Der Tenor der Schüler war im ersten Moment eindeutig: «Oh je - was wollen die wieder mit dieser Zeitreise.» Was für die Schüler zu Beginn wenig greifbar war und sich nach langweiliger Arbeit anhörte, entpuppte sich unter der Führung der Historikerin Ariane Tanner, die im Projekt Zeitreise der Stiftung STEO mitarbeitet, zu einem spannenden und mit viel Freude gelebten Geschichtsunterricht. In den zwölf Bezirken des Kantons wird jeweils eine Klasse bestimmt, die im Rahmen des normalen Schulunterrichts Geschichten über die Geschichte des Kantons Zürich schreibt.
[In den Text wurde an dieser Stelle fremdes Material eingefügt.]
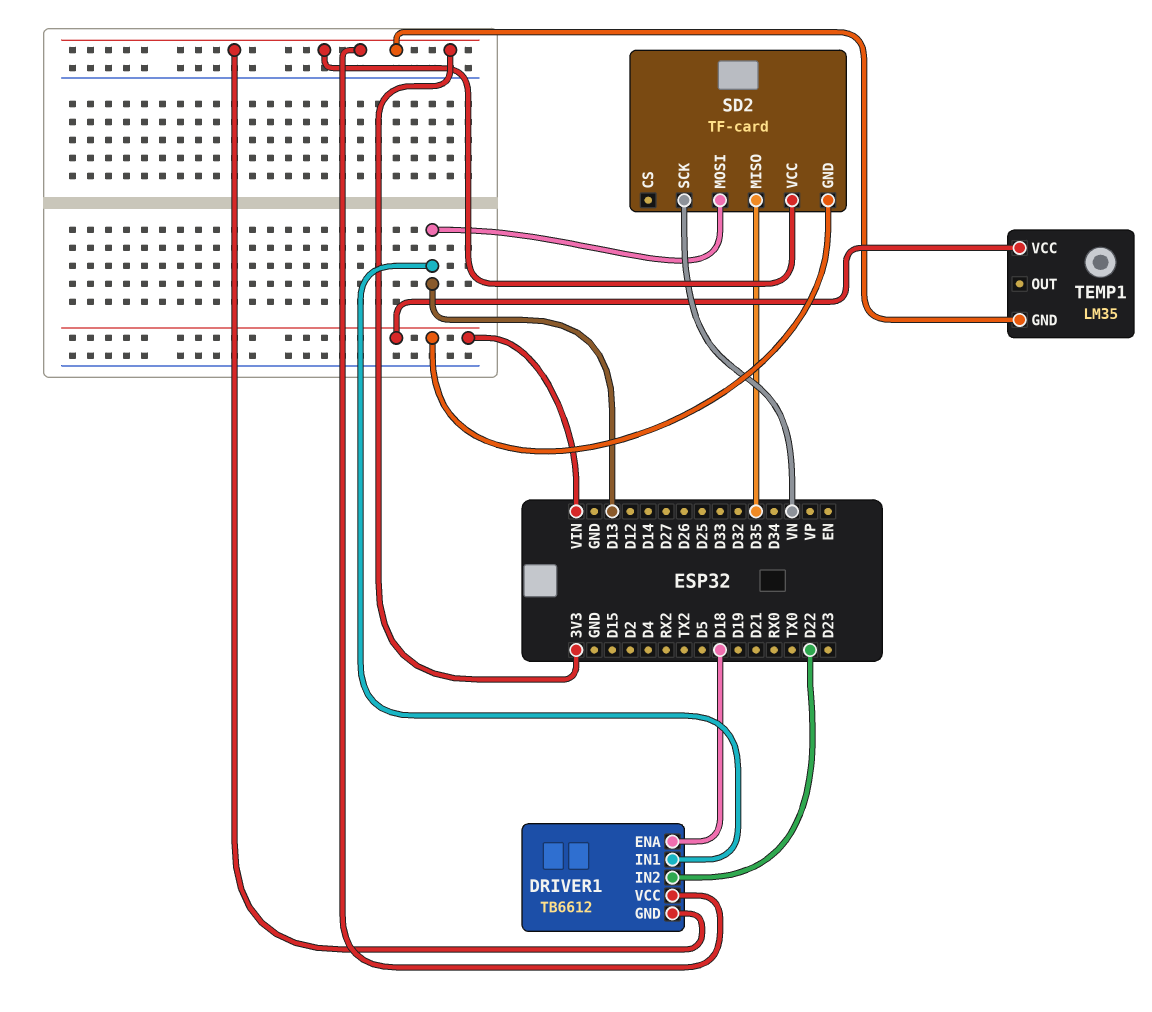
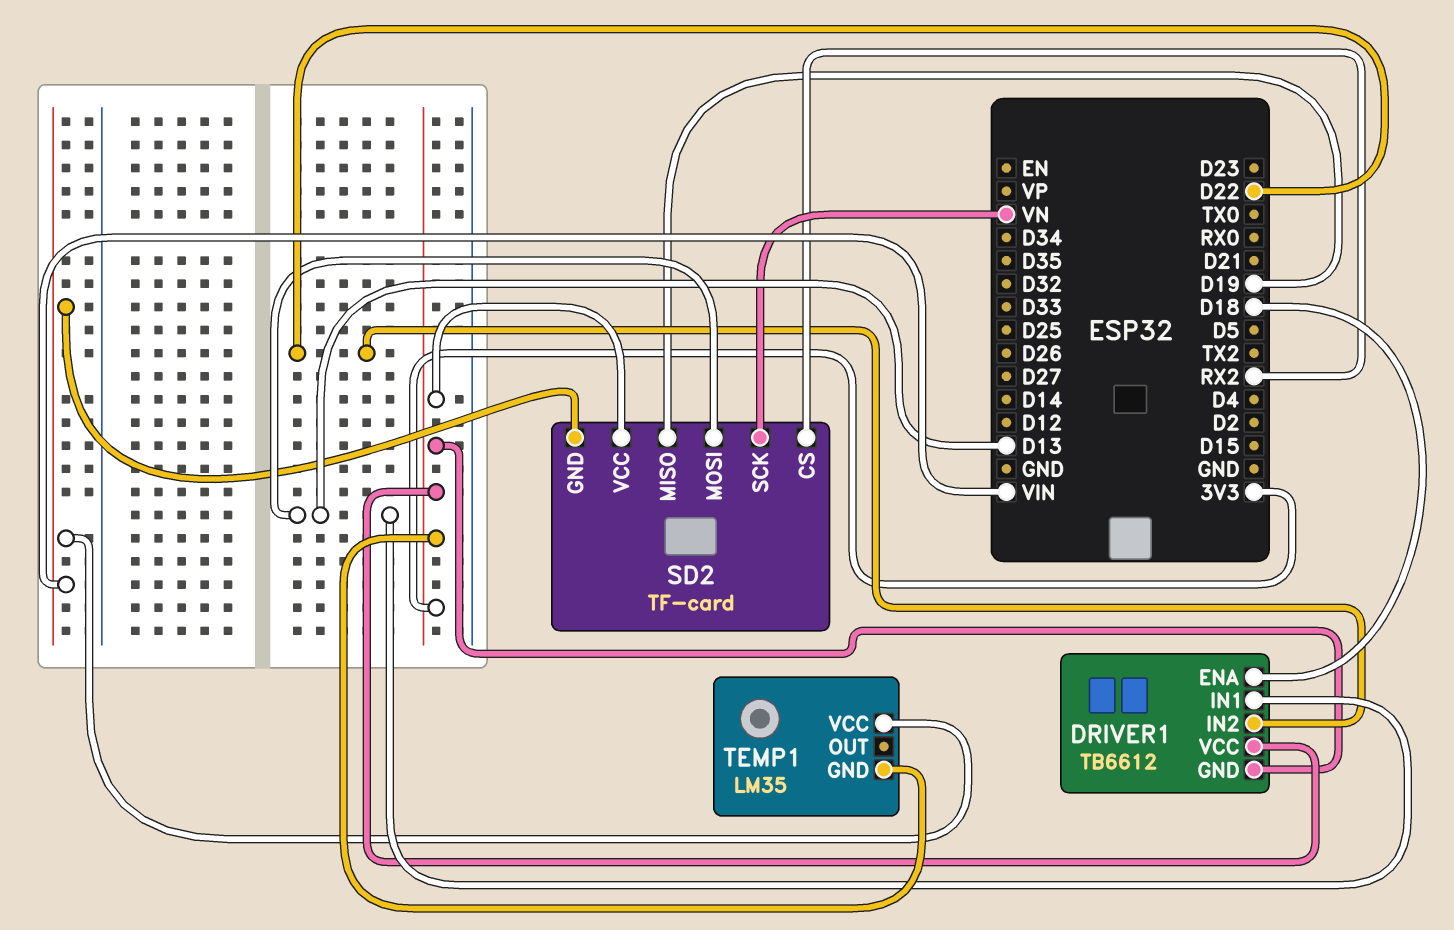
SD2 pin CS: none -> RX2
SD2 pin MISO: D35 -> D19

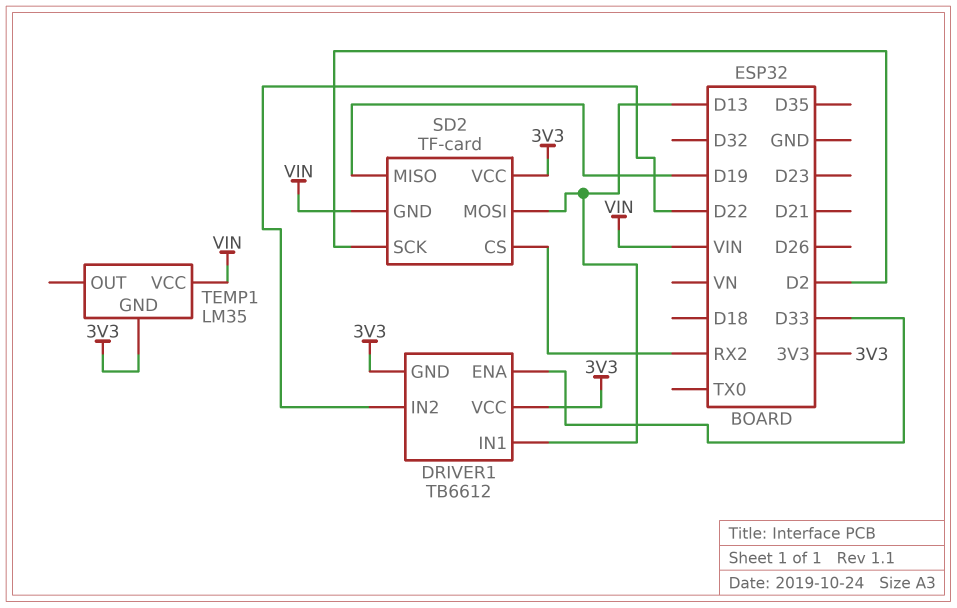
DRIVER1 pin ENA: D18 -> D33
SD2 pin SCK: VN -> D2

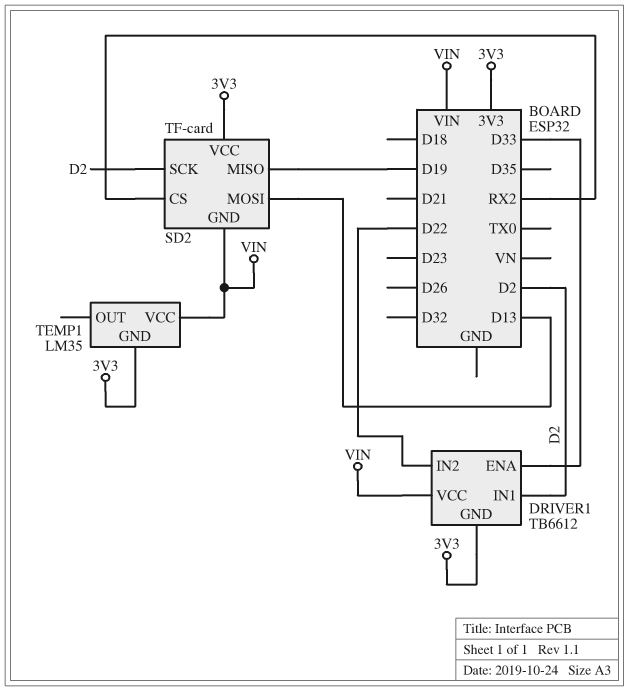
DRIVER1 pin IN1: D13 -> D2
DRIVER1 pin VCC: 3V3 -> VIN

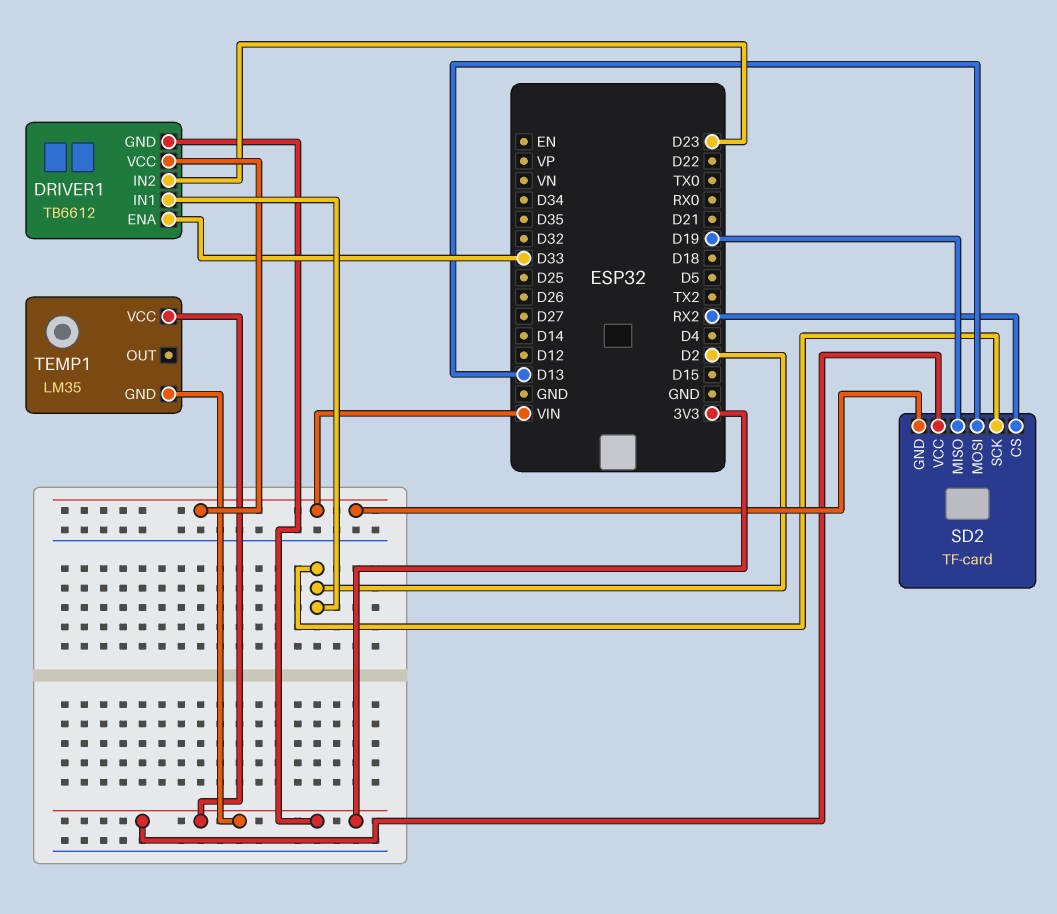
DRIVER1 pin IN2: D22 -> D23
TEMP1 pin VCC: VIN -> 3V3

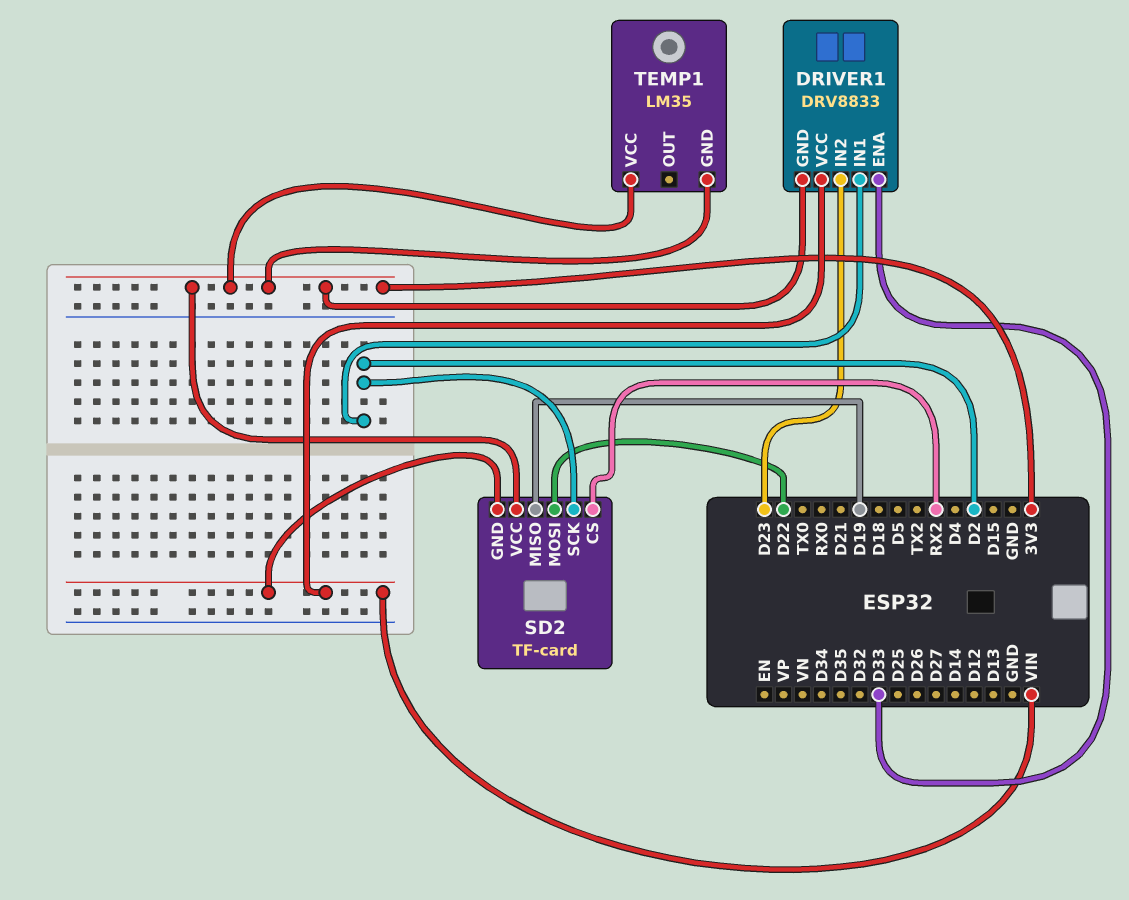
DRIVER1: TB6612 -> DRV8833
SD2 pin MOSI: D13 -> D22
Gegliedert ist das Projekt in drei Schritte: die Recherche, das Erzählen und die visuelle Umsetzung. Ariane Tanner hat die Recherche geleitet und ist erfreut wie motiviert, und mit viel Seele die Schüler auf ihre Aufgabenstellungen und Anregungen reagiert haben: «In der Vorbereitung des Projektes zeigte sich mir eine scheinbare Ereignislosigkeit in der Geschichte von Nürensdorf: ein landwirtschaftlich geprägtes Dorf, das sich in der zweiten Hälfte des 20. Jahrhunderts zu einer attraktiven Agglomerationsgemeinde entwickelte.» Als Historikerin hat sie genauer hingesehen und die bewegte Geschichte der Brauerei und des Schlosses als Basis für ihre acht Besuche bei der Klasse im Schulhaus Hatzenbühl genommen.

 
Erkunden im Feld

Ein Dorfrundgang mit der Schulklasse schärfte den Blick für das architektonisch erhaltene Zentrum und setzte den Boden für die Geschichten, die Tanner den Schülern als Einstieg mitgab. Anschliessend vertiefte die Klasse mit verschiedenen Methoden einzelne Themen. Die Jugendlichen vergleichen Fotografien, stöberten in alten Büchern, erkundeten Schriftzeichen und besuchten die Brauerei mit einer Führung. Auch das Ortsmuseum und die vielen Geschichten, die die Präsidentin der Ortsgeschichtlichen Kommission Ruth Meyer erzählte, erschloss den Schülern eine verborgene und spannende Welt. «Alles war so klein früher: Die Möbel kürzer, die Decken tiefer und am Wohnzimmertisch haben sie nur gegessen, wenn Besuch kam», erzählen Joel und Emre erstaunt.

 
Hollywood im Dorf

Viele der gehörten Geschichten haben einen tiefen Eindruck hinterlassen. So sind alle erstaunt über die brutale Geschichte der Vergiftung des Ehemannes mit Rattengift oder auch Krankheiten wie Kinderlähmung, die Nürensdorf heimgesucht hatte und die Schüler heute nicht mehr kennen. Artijola und Rafaela wähnten sich zwischenzeitlich in Hollywood und nicht im Dorf Nürensdorf. Wie vielfältig die erlebten Geschichten sind, zeigt das Inhaltsverzeichnis von Erik und Yannik. Mit Linien haben sie Verbindungen geknüpft zwischen den Fakten, die sie gehört und selber recherchiert haben. «Es hängt alles irgendwie zusammen», fassen sie ihre Erkenntnisse zusammen, «von einem Namen aus kann ich bis zum zweiten Weltkrieg eine Verbindung schaffen», stellten sie erstaunt fest. Eines ist sicher: Der Rechercheteil hat den Jugendlichen die Augen geöffnet für eine spannende «historische Krimiwelt» an ihrem Wohnort. Sie laufen auf ihrem Weg in die Schule bewusster durch Nürensdorf, erklären sie unisono.

 
Beurteilungsfreier Raum

Ist das Ziel von Tanner somit erreicht? Die Historikerin schmunzelt. «Es war meine grosse Hoffnung, dass sie Feuer für die Geschichte fangen. Aber planen kann man das nicht. Es hat sich durch ihren Eifer und involvierte Personen wie Ruth Meyer oder Ludwig Keller, der ebenfalls im Interview alte Zeiten aufleben liess, ein Spannungsbogen aufgebaut, aus dem sich eine positive Eigendynamik entwickelte.» John Andry Mosca muss das Projekt mit den Lernzielen vereinbaren, ist aber vollauf überzeugt vom Projekt Zeitreise. «Es ist ein beurteilungsfreier Raum ohne Noten, es wird Mundart gesprochen und damit ein anderes Lernfeld, das sie positiv wahrnehmen.» Profitieren könne er vom Praxisbezug. Das Einbetten von Inhalten wie der Interview-Techniken oder wie man mit Quellen umgehen müsse, bleibe viel besser in den Köpfen der Schüler verankert.